Bu satırları yazarken, doğa olayının insan eliyle felakete dönüştüğü, resmi rakamlarla 50 bin yurttaşımızı kaybettiğimiz (bu sayının 2-3 katı olduğu tahmin ediliyor) 6 Şubat depremlerinin üzerinden yaklaşık 45 gün geçti. Ve birkaç gün önce Urfa ve Adıyaman’da yaşanan sel felaketinde de 20 canımız hayatını rant uğruna yapılanlar yüzünden kaybetti.

İnsan hayatının öneminin yitirilmeye çalışıldığı günlerden geçiyoruz. Covid-19 salgını döneminde de açıklanan sayıların gerçeği yansıtmadığını defalarca dile getirmiştik. Söylediklerimiz iki yıl sonra açıklanan TÜİK ölüm istatistikleriyle doğrulandı. Aynı durum depremden etkilenen, hayatını kaybeden yurttaşlarımız için de geçerli.

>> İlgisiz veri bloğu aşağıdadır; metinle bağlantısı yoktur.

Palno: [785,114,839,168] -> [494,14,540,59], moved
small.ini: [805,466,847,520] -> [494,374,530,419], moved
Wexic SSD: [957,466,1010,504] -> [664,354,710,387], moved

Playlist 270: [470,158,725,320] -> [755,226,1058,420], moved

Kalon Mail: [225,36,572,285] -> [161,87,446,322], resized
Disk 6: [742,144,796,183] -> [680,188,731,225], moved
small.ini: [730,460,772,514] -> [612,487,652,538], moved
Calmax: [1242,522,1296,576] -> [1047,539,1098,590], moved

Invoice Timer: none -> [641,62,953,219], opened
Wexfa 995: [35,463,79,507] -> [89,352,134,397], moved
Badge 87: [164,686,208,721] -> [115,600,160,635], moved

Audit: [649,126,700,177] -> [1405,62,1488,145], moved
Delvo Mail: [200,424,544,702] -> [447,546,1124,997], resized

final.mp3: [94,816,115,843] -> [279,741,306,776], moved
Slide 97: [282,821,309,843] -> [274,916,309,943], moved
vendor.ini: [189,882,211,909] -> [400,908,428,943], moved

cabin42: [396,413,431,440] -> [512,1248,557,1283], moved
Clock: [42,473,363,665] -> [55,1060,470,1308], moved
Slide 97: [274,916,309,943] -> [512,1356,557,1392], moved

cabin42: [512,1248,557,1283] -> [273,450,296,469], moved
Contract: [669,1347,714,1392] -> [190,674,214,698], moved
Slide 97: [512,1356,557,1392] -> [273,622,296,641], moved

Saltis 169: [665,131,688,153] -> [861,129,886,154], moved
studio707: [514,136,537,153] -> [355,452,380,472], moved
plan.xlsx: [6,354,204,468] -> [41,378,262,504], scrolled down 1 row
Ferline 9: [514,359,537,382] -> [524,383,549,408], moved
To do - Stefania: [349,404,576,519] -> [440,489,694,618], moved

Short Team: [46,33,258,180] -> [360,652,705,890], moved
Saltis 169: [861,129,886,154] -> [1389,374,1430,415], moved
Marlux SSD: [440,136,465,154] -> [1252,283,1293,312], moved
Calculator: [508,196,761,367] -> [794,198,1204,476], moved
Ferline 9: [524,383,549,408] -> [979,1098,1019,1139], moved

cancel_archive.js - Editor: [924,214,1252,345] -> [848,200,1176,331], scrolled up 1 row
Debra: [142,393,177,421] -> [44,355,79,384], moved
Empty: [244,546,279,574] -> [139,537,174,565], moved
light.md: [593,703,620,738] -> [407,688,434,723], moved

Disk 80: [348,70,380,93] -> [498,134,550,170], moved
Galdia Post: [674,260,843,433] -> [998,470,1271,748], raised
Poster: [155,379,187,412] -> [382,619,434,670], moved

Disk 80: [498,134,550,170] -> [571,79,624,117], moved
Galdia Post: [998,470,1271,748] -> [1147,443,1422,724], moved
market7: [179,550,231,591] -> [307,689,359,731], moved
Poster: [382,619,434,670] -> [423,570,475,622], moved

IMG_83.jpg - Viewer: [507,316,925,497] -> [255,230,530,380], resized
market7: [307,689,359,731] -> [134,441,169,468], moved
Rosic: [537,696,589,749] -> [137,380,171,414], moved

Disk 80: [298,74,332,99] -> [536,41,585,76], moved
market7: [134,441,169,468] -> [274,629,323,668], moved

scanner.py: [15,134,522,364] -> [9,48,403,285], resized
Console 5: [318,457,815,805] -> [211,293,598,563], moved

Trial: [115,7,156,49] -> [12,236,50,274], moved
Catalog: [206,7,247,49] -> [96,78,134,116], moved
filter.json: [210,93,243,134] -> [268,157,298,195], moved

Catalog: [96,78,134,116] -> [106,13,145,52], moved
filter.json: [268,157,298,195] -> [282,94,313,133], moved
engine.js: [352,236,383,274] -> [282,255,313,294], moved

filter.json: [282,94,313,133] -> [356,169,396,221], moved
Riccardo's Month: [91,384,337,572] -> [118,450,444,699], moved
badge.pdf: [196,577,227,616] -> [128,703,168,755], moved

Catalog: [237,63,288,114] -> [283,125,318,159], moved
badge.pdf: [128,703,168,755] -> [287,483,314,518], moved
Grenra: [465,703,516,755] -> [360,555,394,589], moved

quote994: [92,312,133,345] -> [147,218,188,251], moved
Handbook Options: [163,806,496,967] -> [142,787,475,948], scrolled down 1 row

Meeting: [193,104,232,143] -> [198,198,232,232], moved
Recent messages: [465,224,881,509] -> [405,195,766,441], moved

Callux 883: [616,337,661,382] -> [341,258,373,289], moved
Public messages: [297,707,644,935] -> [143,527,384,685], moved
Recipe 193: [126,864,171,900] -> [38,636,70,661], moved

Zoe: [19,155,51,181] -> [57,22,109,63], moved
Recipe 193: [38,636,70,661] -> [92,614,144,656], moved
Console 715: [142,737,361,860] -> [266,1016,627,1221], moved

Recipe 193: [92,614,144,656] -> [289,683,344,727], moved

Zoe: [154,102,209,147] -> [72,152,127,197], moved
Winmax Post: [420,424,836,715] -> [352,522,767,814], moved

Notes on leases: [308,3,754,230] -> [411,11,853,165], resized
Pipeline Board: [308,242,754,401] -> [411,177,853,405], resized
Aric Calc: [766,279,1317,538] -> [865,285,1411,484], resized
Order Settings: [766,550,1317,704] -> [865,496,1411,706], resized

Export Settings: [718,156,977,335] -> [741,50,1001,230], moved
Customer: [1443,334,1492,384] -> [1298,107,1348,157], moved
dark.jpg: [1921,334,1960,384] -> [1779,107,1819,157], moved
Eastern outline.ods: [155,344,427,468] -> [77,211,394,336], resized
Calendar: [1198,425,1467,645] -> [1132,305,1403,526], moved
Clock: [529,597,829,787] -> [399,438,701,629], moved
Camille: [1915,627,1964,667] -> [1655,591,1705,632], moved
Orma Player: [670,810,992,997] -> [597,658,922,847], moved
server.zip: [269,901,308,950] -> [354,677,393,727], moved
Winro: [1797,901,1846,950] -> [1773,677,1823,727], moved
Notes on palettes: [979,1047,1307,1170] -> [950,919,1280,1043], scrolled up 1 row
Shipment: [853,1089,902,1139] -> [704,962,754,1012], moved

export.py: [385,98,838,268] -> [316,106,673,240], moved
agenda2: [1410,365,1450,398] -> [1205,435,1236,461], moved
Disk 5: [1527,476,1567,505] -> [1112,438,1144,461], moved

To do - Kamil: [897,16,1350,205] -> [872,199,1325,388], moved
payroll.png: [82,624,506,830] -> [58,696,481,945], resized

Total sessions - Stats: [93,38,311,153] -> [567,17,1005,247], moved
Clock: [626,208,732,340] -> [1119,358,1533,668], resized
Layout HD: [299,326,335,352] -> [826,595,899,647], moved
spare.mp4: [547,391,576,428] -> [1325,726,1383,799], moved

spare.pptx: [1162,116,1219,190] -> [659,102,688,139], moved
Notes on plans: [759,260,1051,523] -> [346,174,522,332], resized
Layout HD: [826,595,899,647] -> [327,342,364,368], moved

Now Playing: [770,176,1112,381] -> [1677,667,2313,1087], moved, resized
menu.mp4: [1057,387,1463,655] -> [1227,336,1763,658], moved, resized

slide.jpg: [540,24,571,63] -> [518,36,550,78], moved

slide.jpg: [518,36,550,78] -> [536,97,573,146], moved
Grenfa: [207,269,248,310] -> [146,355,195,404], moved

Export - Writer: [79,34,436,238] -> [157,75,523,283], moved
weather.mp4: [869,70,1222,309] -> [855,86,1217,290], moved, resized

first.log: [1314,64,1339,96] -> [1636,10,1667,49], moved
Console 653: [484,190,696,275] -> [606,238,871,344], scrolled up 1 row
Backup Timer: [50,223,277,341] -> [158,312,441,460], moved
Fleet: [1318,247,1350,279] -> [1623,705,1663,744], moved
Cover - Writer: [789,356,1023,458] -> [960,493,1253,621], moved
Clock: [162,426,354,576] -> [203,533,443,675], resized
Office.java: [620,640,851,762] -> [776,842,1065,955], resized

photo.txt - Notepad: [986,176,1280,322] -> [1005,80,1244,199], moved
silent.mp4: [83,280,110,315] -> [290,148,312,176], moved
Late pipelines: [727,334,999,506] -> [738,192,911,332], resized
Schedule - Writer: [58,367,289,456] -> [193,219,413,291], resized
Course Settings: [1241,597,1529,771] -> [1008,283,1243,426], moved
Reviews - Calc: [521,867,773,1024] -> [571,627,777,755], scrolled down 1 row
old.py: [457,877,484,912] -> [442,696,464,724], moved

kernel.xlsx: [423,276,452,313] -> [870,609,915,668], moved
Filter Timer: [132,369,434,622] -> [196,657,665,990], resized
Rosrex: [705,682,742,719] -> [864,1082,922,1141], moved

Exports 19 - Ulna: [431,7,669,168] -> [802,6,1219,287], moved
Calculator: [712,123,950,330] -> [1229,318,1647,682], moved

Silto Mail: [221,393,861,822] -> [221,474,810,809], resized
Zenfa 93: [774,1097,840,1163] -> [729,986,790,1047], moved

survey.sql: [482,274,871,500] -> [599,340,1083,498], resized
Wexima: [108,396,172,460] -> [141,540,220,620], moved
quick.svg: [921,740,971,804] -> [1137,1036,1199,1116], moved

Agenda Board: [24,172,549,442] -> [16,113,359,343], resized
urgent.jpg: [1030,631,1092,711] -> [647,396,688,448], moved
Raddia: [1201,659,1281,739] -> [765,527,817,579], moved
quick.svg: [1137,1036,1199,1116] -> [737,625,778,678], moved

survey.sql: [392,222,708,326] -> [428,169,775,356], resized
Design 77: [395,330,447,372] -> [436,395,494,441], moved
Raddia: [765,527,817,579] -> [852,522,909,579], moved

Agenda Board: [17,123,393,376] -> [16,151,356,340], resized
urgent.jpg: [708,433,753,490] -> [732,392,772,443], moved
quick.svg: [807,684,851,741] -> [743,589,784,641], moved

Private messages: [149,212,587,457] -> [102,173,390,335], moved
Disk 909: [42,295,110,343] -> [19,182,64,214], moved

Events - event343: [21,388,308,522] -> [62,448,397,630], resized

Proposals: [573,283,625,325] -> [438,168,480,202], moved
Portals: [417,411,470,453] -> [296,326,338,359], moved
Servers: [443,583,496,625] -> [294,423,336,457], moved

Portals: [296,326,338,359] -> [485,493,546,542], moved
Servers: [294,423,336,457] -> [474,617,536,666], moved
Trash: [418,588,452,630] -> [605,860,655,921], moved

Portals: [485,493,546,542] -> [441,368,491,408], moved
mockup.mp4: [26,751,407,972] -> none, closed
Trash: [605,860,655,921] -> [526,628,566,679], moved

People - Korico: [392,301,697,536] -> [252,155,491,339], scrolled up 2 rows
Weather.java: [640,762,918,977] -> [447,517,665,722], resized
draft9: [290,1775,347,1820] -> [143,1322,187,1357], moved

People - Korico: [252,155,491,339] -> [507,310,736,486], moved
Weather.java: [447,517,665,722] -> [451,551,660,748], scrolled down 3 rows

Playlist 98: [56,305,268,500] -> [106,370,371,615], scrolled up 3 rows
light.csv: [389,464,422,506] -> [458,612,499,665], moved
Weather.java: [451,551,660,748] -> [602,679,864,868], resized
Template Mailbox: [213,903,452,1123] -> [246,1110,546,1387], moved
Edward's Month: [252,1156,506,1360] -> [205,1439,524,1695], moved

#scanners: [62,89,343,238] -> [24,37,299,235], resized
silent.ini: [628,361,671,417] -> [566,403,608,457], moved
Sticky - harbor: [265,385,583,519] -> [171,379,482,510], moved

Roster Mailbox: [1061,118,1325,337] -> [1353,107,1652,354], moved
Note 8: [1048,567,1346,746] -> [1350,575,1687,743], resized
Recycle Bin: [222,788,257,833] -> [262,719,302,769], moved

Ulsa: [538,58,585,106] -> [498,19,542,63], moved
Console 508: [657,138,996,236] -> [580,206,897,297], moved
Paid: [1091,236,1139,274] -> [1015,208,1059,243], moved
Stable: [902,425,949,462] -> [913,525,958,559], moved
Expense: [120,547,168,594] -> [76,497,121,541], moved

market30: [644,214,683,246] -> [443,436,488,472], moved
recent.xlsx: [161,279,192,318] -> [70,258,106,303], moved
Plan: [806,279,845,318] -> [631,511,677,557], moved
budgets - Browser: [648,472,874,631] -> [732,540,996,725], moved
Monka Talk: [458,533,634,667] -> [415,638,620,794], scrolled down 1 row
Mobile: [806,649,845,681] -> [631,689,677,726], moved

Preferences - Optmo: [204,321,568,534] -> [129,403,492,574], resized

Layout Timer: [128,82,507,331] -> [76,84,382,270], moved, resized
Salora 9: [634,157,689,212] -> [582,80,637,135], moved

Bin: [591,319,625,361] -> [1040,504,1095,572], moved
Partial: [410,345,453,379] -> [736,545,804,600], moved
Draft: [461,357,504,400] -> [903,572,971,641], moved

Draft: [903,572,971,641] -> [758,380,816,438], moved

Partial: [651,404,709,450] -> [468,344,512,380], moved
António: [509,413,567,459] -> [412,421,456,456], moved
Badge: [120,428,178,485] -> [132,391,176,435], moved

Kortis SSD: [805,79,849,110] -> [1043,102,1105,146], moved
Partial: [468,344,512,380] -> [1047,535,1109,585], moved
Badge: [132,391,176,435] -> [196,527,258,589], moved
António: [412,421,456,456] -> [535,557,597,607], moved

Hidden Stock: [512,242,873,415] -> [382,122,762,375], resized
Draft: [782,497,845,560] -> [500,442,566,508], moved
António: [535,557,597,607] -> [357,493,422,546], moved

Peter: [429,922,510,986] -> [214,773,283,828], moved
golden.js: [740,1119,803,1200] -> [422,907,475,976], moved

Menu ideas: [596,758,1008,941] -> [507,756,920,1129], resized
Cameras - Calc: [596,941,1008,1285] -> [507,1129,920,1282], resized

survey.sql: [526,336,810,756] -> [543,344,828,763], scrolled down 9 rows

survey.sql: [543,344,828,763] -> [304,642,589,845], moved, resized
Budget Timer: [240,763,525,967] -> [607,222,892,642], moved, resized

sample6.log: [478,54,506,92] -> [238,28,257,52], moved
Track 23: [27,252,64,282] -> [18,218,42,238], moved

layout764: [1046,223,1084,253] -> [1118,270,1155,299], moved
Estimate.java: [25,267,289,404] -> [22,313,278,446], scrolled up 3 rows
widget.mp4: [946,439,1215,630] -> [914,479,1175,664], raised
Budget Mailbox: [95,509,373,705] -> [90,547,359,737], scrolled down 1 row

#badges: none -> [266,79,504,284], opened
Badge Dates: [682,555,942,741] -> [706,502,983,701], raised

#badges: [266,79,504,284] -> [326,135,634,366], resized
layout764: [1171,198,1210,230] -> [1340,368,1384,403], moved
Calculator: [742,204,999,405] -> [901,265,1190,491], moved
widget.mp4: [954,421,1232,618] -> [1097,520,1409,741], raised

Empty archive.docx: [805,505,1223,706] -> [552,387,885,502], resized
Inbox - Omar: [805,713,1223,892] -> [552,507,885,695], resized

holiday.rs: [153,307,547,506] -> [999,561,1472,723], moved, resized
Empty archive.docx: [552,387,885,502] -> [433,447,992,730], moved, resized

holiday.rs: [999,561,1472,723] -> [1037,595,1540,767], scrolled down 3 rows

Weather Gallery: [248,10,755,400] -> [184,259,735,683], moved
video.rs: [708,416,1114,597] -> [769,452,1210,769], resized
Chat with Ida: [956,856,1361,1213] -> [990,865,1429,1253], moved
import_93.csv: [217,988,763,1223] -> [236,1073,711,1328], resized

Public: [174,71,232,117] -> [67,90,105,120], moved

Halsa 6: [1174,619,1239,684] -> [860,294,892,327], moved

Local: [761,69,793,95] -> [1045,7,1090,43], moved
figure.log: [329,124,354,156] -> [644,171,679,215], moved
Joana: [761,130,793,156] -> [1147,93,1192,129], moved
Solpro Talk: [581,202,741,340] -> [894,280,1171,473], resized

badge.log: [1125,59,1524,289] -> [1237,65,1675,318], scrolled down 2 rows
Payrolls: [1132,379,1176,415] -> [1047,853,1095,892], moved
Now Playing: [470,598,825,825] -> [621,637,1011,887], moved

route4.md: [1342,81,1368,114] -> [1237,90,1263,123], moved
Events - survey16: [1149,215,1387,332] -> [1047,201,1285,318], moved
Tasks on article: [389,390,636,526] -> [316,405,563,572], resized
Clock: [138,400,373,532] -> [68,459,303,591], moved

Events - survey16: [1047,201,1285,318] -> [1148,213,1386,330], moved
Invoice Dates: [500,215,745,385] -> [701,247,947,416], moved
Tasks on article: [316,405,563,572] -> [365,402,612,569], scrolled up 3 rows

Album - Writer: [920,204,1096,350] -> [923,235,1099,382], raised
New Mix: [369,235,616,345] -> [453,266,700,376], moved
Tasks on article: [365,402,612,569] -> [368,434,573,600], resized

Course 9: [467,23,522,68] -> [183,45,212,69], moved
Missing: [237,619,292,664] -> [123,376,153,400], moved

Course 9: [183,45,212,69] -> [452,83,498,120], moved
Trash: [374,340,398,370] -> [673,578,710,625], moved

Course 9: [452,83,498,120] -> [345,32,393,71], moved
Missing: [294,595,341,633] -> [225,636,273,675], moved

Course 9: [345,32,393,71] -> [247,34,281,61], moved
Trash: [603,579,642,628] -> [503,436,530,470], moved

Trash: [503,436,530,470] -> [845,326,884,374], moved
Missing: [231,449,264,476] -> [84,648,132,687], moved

Bize ulaşan bilgilere göre depremde, 102’si hekim olmak üzere 450 sağlık çalışanı hayatını kaybetti. Hayatını kaybeden ve yaralanan sağlık çalışanlarının onlarcası deprem gecesi nöbetçi oldukları hastanelerin yıkılmasıyla hayatını kaybetti. Yaklaşık 20 kamu hastanesi kullanılamaz durumda. Hatay’da Dörtyol Devlet Hastanesi dışında hizmet veren kamu hastanesi kalmadı ayakta. Yıkılan hastanelerin bazılarının depreme dayanıksız olduğuna dair raporların mevcut olduğu belirlendi. Sağlık çalışanlarımızın hayatı açıkça hiçe sayılmış. Son Devlet Hizmet Yükümlülüğü kurasında ise yıkılan hastanelere atamalar yapıldı. Hastane yok, kalacak yer yok, koşullar çok ağır.

Depremden etkilenen vatandaşlarımız çevre iller ile metropollere göç ediyor. Yaklaşık 2 milyon vatandaşımız göç etmiş durumda.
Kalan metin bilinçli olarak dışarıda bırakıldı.